### TASK PROMPT
Skip the pictures. Copy all the rest of the records down exactly.

* * * *

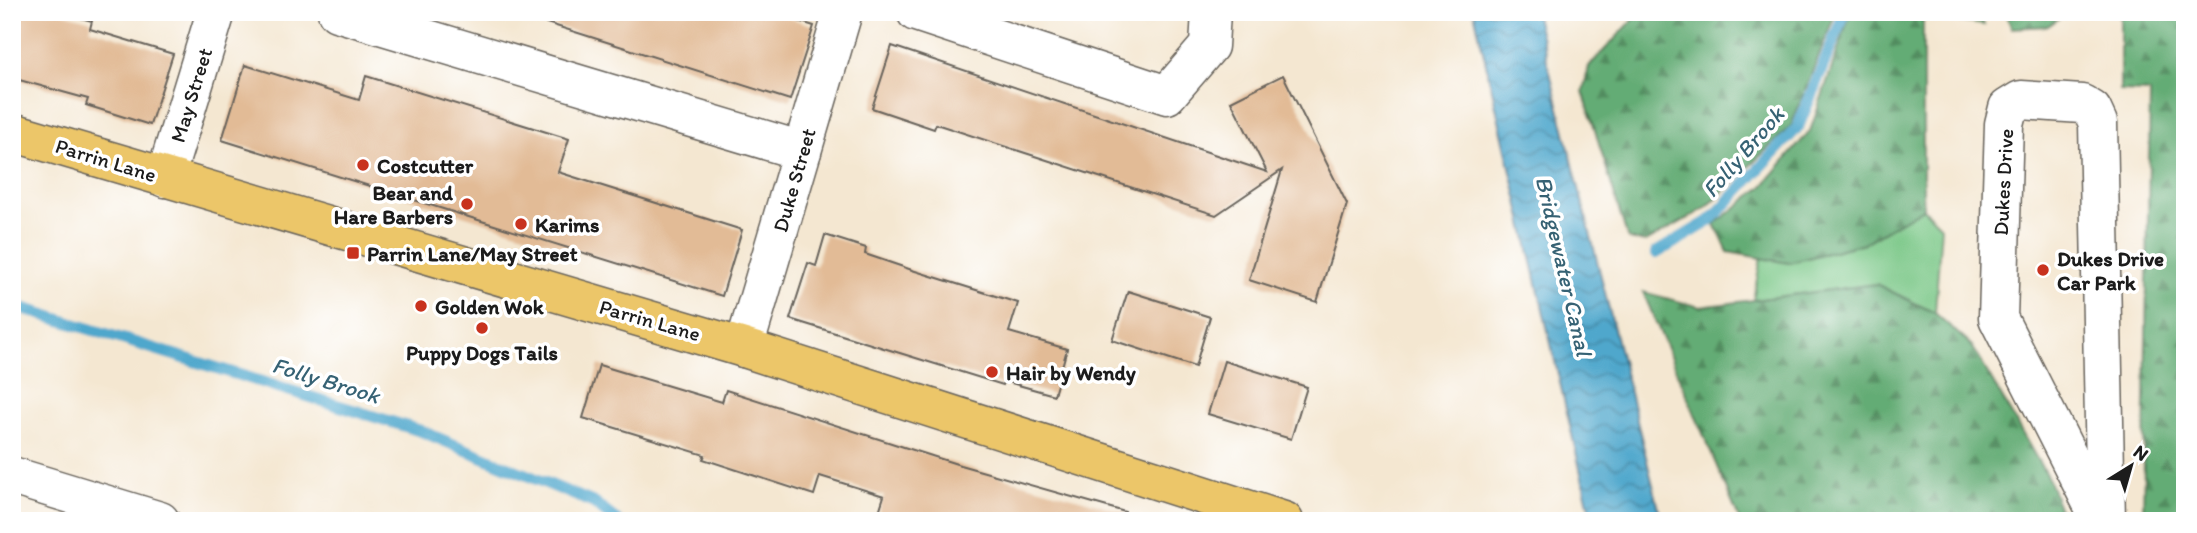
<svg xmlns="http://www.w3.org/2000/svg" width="2197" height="533" font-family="Itim,sans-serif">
<defs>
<pattern id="forest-firs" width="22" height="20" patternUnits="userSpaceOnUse" patternTransform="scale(1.75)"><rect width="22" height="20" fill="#63ac74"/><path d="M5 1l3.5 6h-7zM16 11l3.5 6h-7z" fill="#518b5e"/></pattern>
<pattern id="water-waves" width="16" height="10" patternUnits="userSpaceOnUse" patternTransform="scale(1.75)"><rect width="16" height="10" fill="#4fa7cc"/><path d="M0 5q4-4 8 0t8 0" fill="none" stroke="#4187a5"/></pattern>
</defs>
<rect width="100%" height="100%" fill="#fff"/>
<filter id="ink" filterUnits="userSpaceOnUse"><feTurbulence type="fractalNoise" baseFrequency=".0143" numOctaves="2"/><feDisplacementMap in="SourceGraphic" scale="14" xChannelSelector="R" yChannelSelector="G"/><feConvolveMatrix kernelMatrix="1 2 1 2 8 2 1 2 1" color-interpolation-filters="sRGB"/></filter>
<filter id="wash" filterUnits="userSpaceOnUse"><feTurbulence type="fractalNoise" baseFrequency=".00686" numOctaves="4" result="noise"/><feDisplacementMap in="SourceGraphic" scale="28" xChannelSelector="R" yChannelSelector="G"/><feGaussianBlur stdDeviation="1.57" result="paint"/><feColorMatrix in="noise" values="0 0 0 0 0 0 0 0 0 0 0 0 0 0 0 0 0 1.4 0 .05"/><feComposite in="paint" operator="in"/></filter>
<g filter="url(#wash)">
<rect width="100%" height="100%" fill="#f4e7d1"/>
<g fill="#7ac787" stroke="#4b7252" stroke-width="2">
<path d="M1923,12H1979L1984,25L1924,16Z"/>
<path d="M1923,208L1941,226L1935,313L1876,284L1753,300L1761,258L1789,263L1864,243Z"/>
</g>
<g fill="url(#forest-firs)" stroke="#406448" stroke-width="2">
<path d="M1636,12H1836L1791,126L1706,208L1646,242L1628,239L1583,91L1589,66L1633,20Z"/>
<path d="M1851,12H1923V208L1864,243L1789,263L1728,252L1715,224L1763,186L1810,131Z"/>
<path d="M2004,12H2068L2048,26L2012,28Z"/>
<path d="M2120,12H2185V521H2143L2150,92L2120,91Z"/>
<path d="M1876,284L1935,313L1972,346L2048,478L2064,521H1740L1643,292L1700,307Z"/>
</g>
<path fill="url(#water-waves)" stroke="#366274" stroke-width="2" d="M1474,12H1535L1662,521H1592Z"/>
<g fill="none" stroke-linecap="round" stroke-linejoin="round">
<g stroke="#4fa7cc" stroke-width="12">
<path d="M1656,253L1711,220L1798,127L1845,12"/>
<path d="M12,305L421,431L594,503L617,521"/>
</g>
</g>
<g id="blocks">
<g fill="#e2bb96">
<path d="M12,12H59L92,21L90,29L173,54L150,125L86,105L88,99L12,78Z"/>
<path d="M535,12H770L814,26L790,100L534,19Z"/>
<path d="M892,46L1267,172L1231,101L1283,75L1347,204L1317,302L1249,280L1282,170L1216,215L936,124L934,129L872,108Z"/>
<path d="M245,65L359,100L366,76L569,139L558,172L742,230L722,296L222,140Z"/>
<path d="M825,235L866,248L865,254L912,270L1018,303L1009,332L1067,349L1054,395L1004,381L1003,385L790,319L808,263L816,266Z"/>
<path d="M1128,291L1210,317L1195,367L1112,340Z"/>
<path d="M1224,361L1307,387L1291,439L1208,414Z"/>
<path d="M599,365L722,402L726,390L960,465L1125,512L1124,521H894L878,515L884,496L820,476L814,495L703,459L705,455L583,418Z"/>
</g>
</g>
</g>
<g filter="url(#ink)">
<use href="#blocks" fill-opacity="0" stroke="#68635b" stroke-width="2"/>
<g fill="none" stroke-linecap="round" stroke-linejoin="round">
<g stroke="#68635b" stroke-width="41">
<g id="minor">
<path d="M337,12L802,151"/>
<path d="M916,12L1167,95L1209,46L1211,12"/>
<path d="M165,178L216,12"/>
<path d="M744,348L843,12"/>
<path d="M12,476L160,521"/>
<path d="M2101,521L1998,318L2004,124L2008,108L2021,100L2082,104L2092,110L2098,123L2106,521"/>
</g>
</g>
<g stroke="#68635b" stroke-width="41">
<path id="major" d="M12,132L744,348L1284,521"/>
</g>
<use href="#minor" stroke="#fff" stroke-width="38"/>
<use href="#major" stroke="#ecc669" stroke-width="38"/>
</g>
</g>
<g fill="#c8321e" stroke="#fff" stroke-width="2.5">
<circle cx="363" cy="165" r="7"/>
<circle cx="467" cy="204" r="7"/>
<circle cx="521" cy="224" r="7"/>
<rect x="346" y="246" width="14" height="14" rx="3.5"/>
<circle cx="2043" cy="270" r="7"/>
<circle cx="421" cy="306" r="7"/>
<circle cx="482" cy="328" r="7"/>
<circle cx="992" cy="372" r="7"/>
</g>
<g text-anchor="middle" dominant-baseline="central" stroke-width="7" stroke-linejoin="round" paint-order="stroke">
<g font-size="21" fill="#1c1c1c" stroke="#fff">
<text transform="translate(191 95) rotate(-73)">May Street</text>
<text transform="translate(106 160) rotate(17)">Parrin Lane</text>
<text transform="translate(794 180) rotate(-74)">Duke Street</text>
<text transform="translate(2003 182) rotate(-87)">Dukes Drive</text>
<text transform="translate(650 320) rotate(16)">Parrin Lane</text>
</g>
<g font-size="21" font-weight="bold" fill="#1c1c1c" stroke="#fff" text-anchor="start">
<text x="377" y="165">Costcutter</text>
<text x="453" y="192" text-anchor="end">Bear and<tspan x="453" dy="24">Hare Barbers</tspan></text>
<text x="535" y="224">Karims</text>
<text x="367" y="253">Parrin Lane/May Street</text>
<text x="2057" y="258">Dukes Drive<tspan x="2057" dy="24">Car Park</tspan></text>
<text x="435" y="306">Golden Wok</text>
<text x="482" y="352" text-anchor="middle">Puppy Dogs Tails</text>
<text x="1006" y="372">Hair by Wendy</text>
</g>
<g font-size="23" font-style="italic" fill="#366274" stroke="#fff">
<text transform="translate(1743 152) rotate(-49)">Folly Brook</text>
<text transform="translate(1564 266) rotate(77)">Bridgewater Canal</text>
<text transform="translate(326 380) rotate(17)">Folly Brook</text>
</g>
</g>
<rect width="2197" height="533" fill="none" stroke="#fff" stroke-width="42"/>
<g transform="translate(2131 466) rotate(37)" stroke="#ffffff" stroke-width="5" paint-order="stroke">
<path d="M0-5L12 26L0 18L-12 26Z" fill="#1c1c1c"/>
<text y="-10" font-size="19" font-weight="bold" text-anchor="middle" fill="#1c1c1c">N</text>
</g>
</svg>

* * * *

### RESPONSE TO THE TASK
<svg xmlns="http://www.w3.org/2000/svg" width="2197" height="533" font-family="Itim,sans-serif">
<defs>
<pattern id="forest-firs" width="22" height="20" patternUnits="userSpaceOnUse" patternTransform="scale(1.75)"><rect width="22" height="20" fill="#63ac74"/><path d="M5 1l3.5 6h-7zM16 11l3.5 6h-7z" fill="#518b5e"/></pattern>
<pattern id="water-waves" width="16" height="10" patternUnits="userSpaceOnUse" patternTransform="scale(1.75)"><rect width="16" height="10" fill="#4fa7cc"/><path d="M0 5q4-4 8 0t8 0" fill="none" stroke="#4187a5"/></pattern>
</defs>
<rect width="100%" height="100%" fill="#fff"/>
<filter id="ink" filterUnits="userSpaceOnUse"><feTurbulence type="fractalNoise" baseFrequency=".0143" numOctaves="2"/><feDisplacementMap in="SourceGraphic" scale="14" xChannelSelector="R" yChannelSelector="G"/><feConvolveMatrix kernelMatrix="1 2 1 2 8 2 1 2 1" color-interpolation-filters="sRGB"/></filter>
<filter id="wash" filterUnits="userSpaceOnUse"><feTurbulence type="fractalNoise" baseFrequency=".00686" numOctaves="4" result="noise"/><feDisplacementMap in="SourceGraphic" scale="28" xChannelSelector="R" yChannelSelector="G"/><feGaussianBlur stdDeviation="1.57" result="paint"/><feColorMatrix in="noise" values="0 0 0 0 0 0 0 0 0 0 0 0 0 0 0 0 0 1.4 0 .05"/><feComposite in="paint" operator="in"/></filter>
<g filter="url(#wash)">
<rect width="100%" height="100%" fill="#f4e7d1"/>
<g fill="#7ac787" stroke="#4b7252" stroke-width="2">
<path d="M1923,12H1979L1984,25L1924,16Z"/>
<path d="M1923,208L1941,226L1935,313L1876,284L1753,300L1761,258L1789,263L1864,243Z"/>
</g>
<g fill="url(#forest-firs)" stroke="#406448" stroke-width="2">
<path d="M1636,12H1836L1791,126L1706,208L1646,242L1628,239L1583,91L1589,66L1633,20Z"/>
<path d="M1851,12H1923V208L1864,243L1789,263L1728,252L1715,224L1763,186L1810,131Z"/>
<path d="M2004,12H2068L2048,26L2012,28Z"/>
<path d="M2120,12H2185V521H2143L2150,92L2120,91Z"/>
<path d="M1876,284L1935,313L1972,346L2048,478L2064,521H1740L1643,292L1700,307Z"/>
</g>
<path fill="url(#water-waves)" stroke="#366274" stroke-width="2" d="M1474,12H1535L1662,521H1592Z"/>
<g fill="none" stroke-linecap="round" stroke-linejoin="round">
<g stroke="#4fa7cc" stroke-width="12">
<path d="M1656,253L1711,220L1798,127L1845,12"/>
<path d="M12,305L421,431L594,503L617,521"/>
</g>
</g>
<g id="blocks">
<g fill="#e2bb96">
<path d="M12,12H59L92,21L90,29L173,54L150,125L86,105L88,99L12,78Z"/>
<path d="M535,12H770L814,26L790,100L534,19Z"/>
<path d="M892,46L1267,172L1231,101L1283,75L1347,204L1317,302L1249,280L1282,170L1216,215L936,124L934,129L872,108Z"/>
<path d="M245,65L359,100L366,76L569,139L558,172L742,230L722,296L222,140Z"/>
<path d="M825,235L866,248L865,254L912,270L1018,303L1009,332L1067,349L1054,395L1004,381L1003,385L790,319L808,263L816,266Z"/>
<path d="M1128,291L1210,317L1195,367L1112,340Z"/>
<path d="M1224,361L1307,387L1291,439L1208,414Z"/>
<path d="M599,365L722,402L726,390L960,465L1125,512L1124,521H894L878,515L884,496L820,476L814,495L703,459L705,455L583,418Z"/>
</g>
</g>
</g>
<g filter="url(#ink)">
<use href="#blocks" fill-opacity="0" stroke="#68635b" stroke-width="2"/>
<g fill="none" stroke-linecap="round" stroke-linejoin="round">
<g stroke="#68635b" stroke-width="41">
<g id="minor">
<path d="M337,12L802,151"/>
<path d="M916,12L1167,95L1209,46L1211,12"/>
<path d="M165,178L216,12"/>
<path d="M744,348L843,12"/>
<path d="M12,476L160,521"/>
<path d="M2101,521L1998,318L2004,124L2008,108L2021,100L2082,104L2092,110L2098,123L2106,521"/>
</g>
</g>
<g stroke="#68635b" stroke-width="41">
<path id="major" d="M12,132L744,348L1284,521"/>
</g>
<use href="#minor" stroke="#fff" stroke-width="38"/>
<use href="#major" stroke="#ecc669" stroke-width="38"/>
</g>
</g>
<g fill="#c8321e" stroke="#fff" stroke-width="2.5">
<circle cx="363" cy="165" r="7"/>
<circle cx="467" cy="204" r="7"/>
<circle cx="521" cy="224" r="7"/>
<rect x="346" y="246" width="14" height="14" rx="3.5"/>
<circle cx="2043" cy="270" r="7"/>
<circle cx="421" cy="306" r="7"/>
<circle cx="482" cy="328" r="7"/>
<circle cx="992" cy="372" r="7"/>
</g>
<g text-anchor="middle" dominant-baseline="central" stroke-width="7" stroke-linejoin="round" paint-order="stroke">
<g font-size="21" fill="#1c1c1c" stroke="#fff">
<text transform="translate(191 95) rotate(-73)">May Street</text>
<text transform="translate(106 160) rotate(17)">Parrin Lane</text>
<text transform="translate(794 180) rotate(-74)">Duke Street</text>
<text transform="translate(2003 182) rotate(-87)">Dukes Drive</text>
<text transform="translate(650 320) rotate(16)">Parrin Lane</text>
</g>
<g font-size="21" font-weight="bold" fill="#1c1c1c" stroke="#fff" text-anchor="start">
<text x="377" y="165">Costcutter</text>
<text x="453" y="192" text-anchor="end">Bear and<tspan x="453" dy="24">Hare Barbers</tspan></text>
<text x="535" y="224">Karims</text>
<text x="367" y="253">Parrin Lane/May Street</text>
<text x="2057" y="258">Dukes Drive<tspan x="2057" dy="24">Car Park</tspan></text>
<text x="435" y="306">Golden Wok</text>
<text x="482" y="352" text-anchor="middle">Puppy Dogs Tails</text>
<text x="1006" y="372">Hair by Wendy</text>
</g>
<g font-size="23" font-style="italic" fill="#366274" stroke="#fff">
<text transform="translate(1743 152) rotate(-49)">Folly Brook</text>
<text transform="translate(1564 266) rotate(77)">Bridgewater Canal</text>
<text transform="translate(326 380) rotate(17)">Folly Brook</text>
</g>
</g>
<rect width="2197" height="533" fill="none" stroke="#fff" stroke-width="42"/>
<g transform="translate(2131 466) rotate(37)" stroke="#ffffff" stroke-width="5" paint-order="stroke">
<path d="M0-5L12 26L0 18L-12 26Z" fill="#1c1c1c"/>
<text y="-10" font-size="19" font-weight="bold" text-anchor="middle" fill="#1c1c1c">N</text>
</g>
</svg>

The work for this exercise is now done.